Required action
The listing below is to be written out word for word, minus its images.

--- START ---

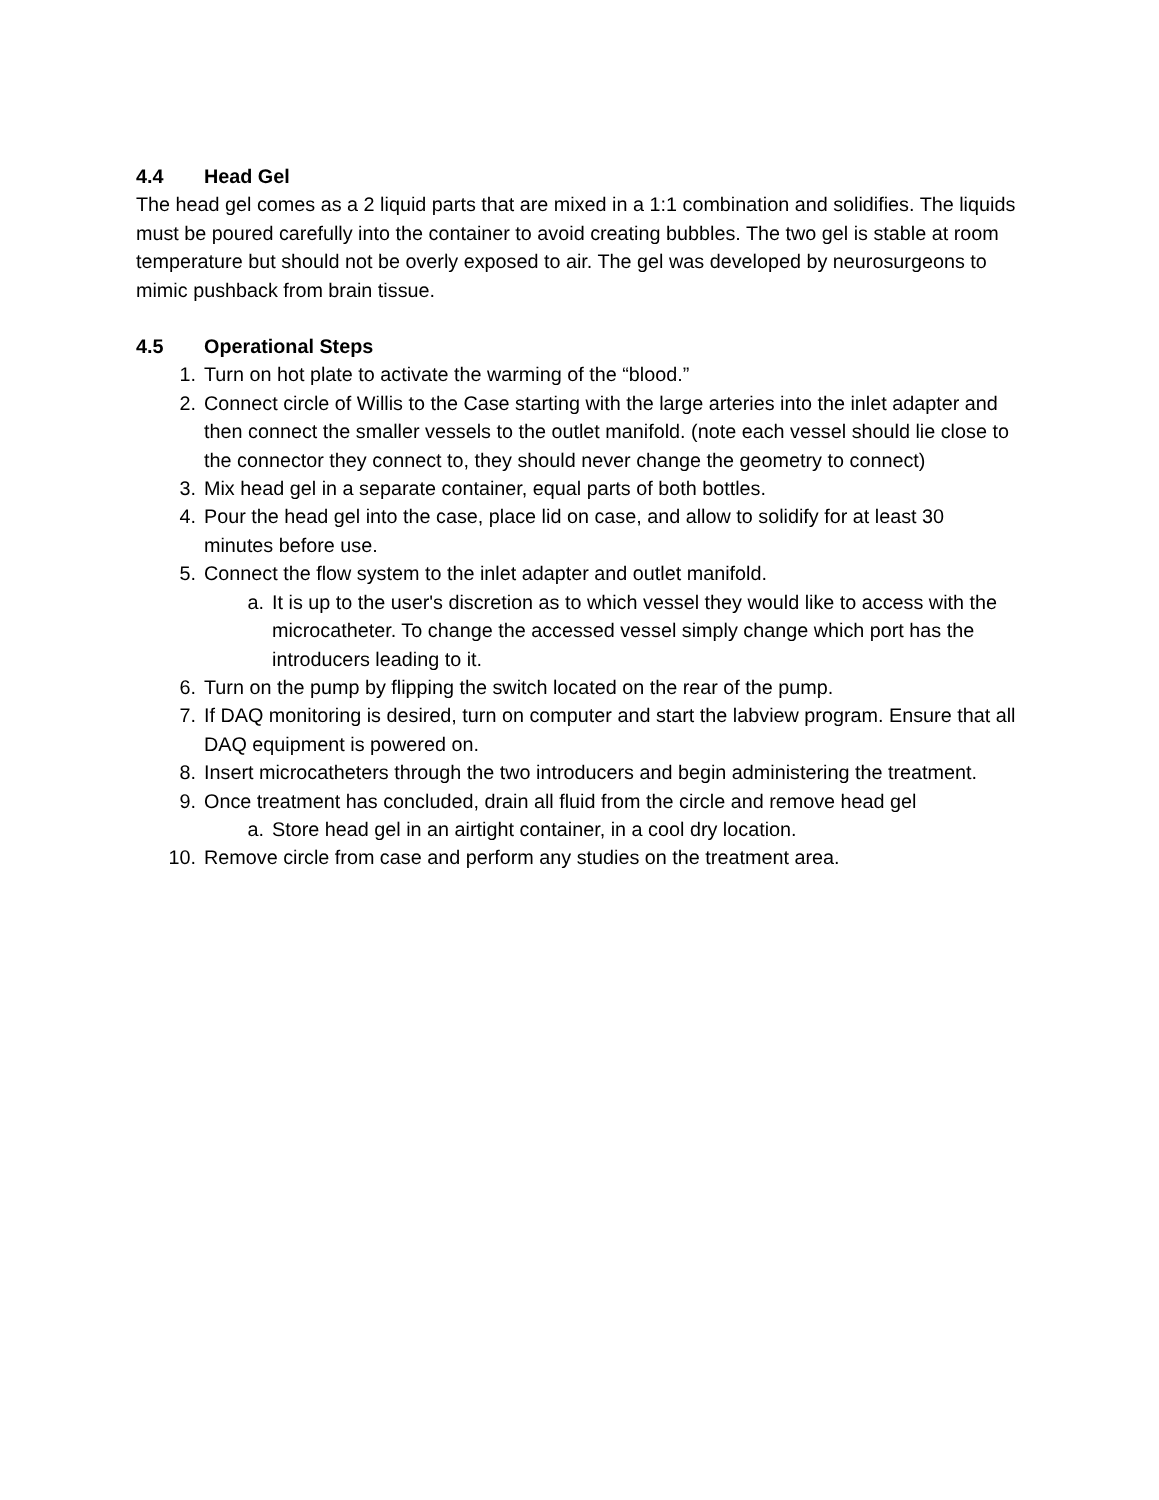4.4 Head Gel
The head gel comes as a 2 liquid parts that are mixed in a 1:1 combination and solidifies. The liquids must be poured carefully into the container to avoid creating bubbles. The two gel is stable at room temperature but should not be overly exposed to air. The gel was developed by neurosurgeons to mimic pushback from brain tissue.
4.5 Operational Steps
1. Turn on hot plate to activate the warming of the “blood.”
2. Connect circle of Willis to the Case starting with the large arteries into the inlet adapter and then connect the smaller vessels to the outlet manifold. (note each vessel should lie close to the connector they connect to, they should never change the geometry to connect)
3. Mix head gel in a separate container, equal parts of both bottles.
4. Pour the head gel into the case, place lid on case, and allow to solidify for at least 30 minutes before use.
5. Connect the flow system to the inlet adapter and outlet manifold.
a. It is up to the user's discretion as to which vessel they would like to access with the microcatheter. To change the accessed vessel simply change which port has the introducers leading to it.
6. Turn on the pump by flipping the switch located on the rear of the pump.
7. If DAQ monitoring is desired, turn on computer and start the labview program. Ensure that all DAQ equipment is powered on.
8. Insert microcatheters through the two introducers and begin administering the treatment.
9. Once treatment has concluded, drain all fluid from the circle and remove head gel
a. Store head gel in an airtight container, in a cool dry location.
10. Remove circle from case and perform any studies on the treatment area.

--- END ---

Answer to this task
4.4 Head Gel
The head gel comes as a 2 liquid parts that are mixed in a 1:1 combination and solidifies. The liquids must be poured carefully into the container to avoid creating bubbles. The two gel is stable at room temperature but should not be overly exposed to air. The gel was developed by neurosurgeons to mimic pushback from brain tissue.
4.5 Operational Steps
1. Turn on hot plate to activate the warming of the “blood.”
2. Connect circle of Willis to the Case starting with the large arteries into the inlet adapter and then connect the smaller vessels to the outlet manifold. (note each vessel should lie close to the connector they connect to, they should never change the geometry to connect)
3. Mix head gel in a separate container, equal parts of both bottles.
4. Pour the head gel into the case, place lid on case, and allow to solidify for at least 30 minutes before use.
5. Connect the flow system to the inlet adapter and outlet manifold.
a. It is up to the user's discretion as to which vessel they would like to access with the microcatheter. To change the accessed vessel simply change which port has the introducers leading to it.
6. Turn on the pump by flipping the switch located on the rear of the pump.
7. If DAQ monitoring is desired, turn on computer and start the labview program. Ensure that all DAQ equipment is powered on.
8. Insert microcatheters through the two introducers and begin administering the treatment.
9. Once treatment has concluded, drain all fluid from the circle and remove head gel
a. Store head gel in an airtight container, in a cool dry location.
10. Remove circle from case and perform any studies on the treatment area.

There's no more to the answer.